To ensure proper loading of the Kafka package, the driver of a structured streaming task must have the Kafka JAR package path added to its library directory. This is because the Spark kernel of the current version relies on the Kafka JAR package for structured streaming.

Solution

The following operations need to be performed additionally when a structured streaming task in Yarn-client mode is submitted:
Copy the path of spark.driver.extraClassPath in the spark-default.conf file in the Spark client directory, and add the Kafka JAR package path to its end. When submitting a structured stream task, add the --conf statement to combine these two configuration items. For example, if the Kafka JAR package path is /kafkadir, you need to add --conf spark.driver.extraClassPath=/opt/client/Spark2x/spark/conf/:/opt/client/Spark2x/spark/jars/*:/opt/client/Spark2x/spark/x86/*:/kafkadir/* when submitting the task.
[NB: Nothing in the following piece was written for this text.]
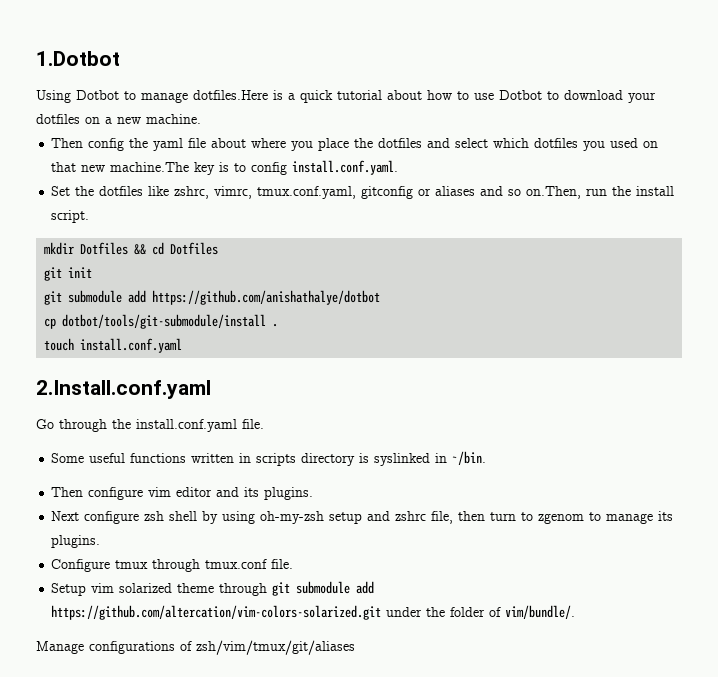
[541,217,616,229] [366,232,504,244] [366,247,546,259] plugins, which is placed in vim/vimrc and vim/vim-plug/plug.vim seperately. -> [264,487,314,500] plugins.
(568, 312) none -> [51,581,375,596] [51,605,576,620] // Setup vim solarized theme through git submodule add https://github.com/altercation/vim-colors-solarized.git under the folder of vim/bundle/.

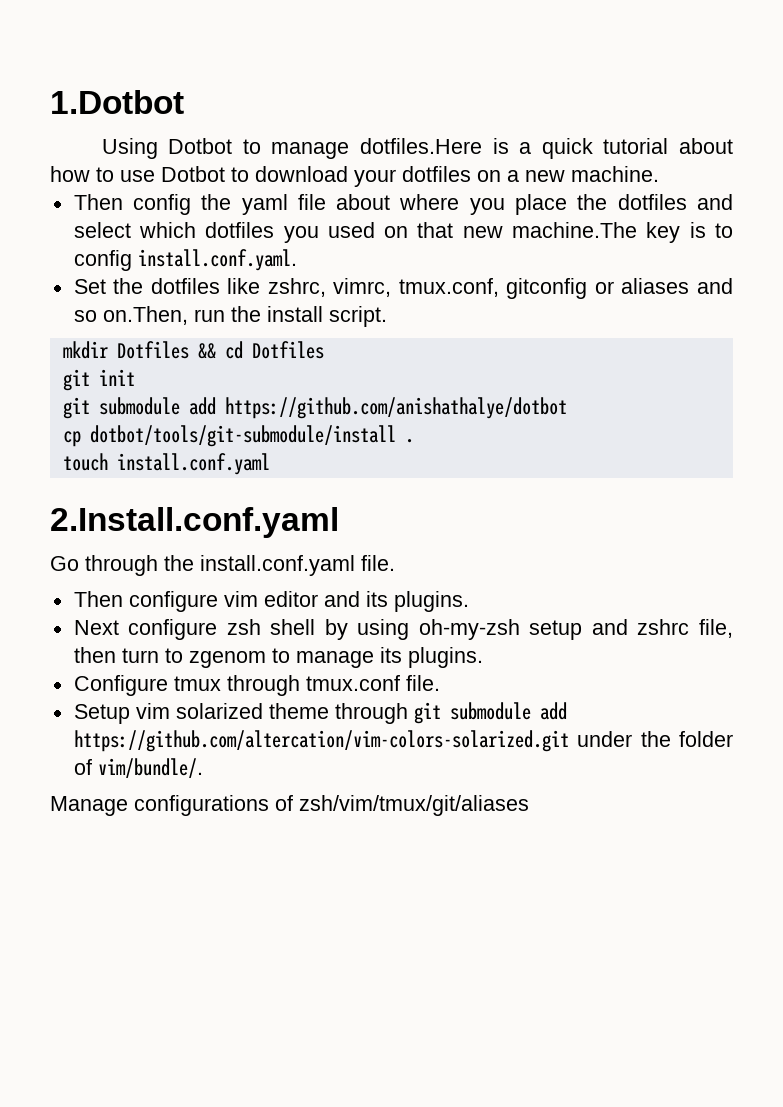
[257,186,357,199] tmux.conf.yaml, -> [398,278,499,297] tmux.conf,
[51,451,487,466] // Some useful functions written in scripts directory is syslinked in ~/bin. -> (395, 563) none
The following operations need to be performed additionally when a structured streaming task in Yarn-cluster mode is submitted:
Copy the path of spark.yarn.cluster.driver.extraClassPath in the spark-default.conf file in the Spark client directory, and add relative paths of Kafka JAR packages to its end. When submitting a structured stream task, add the --conf statement to combine these two configuration items. For example, if the Kafka JAR package paths are kafka-clients-x.x.x.jar and kafka_2.11-x.x.x.jar, you need to add --conf spark.yarn.cluster.driver.extraClassPath=/home/huawei/Bigdata/common/runtime/security:./kafka-clients-x.x.x.jar:./kafka_2.11-x.x.x.jar when submitting the task.
In the current version, the structured streaming of Spark does not support versions earlier than Kafka 2.x. In the upgrade scenario, use the client of earlier versions.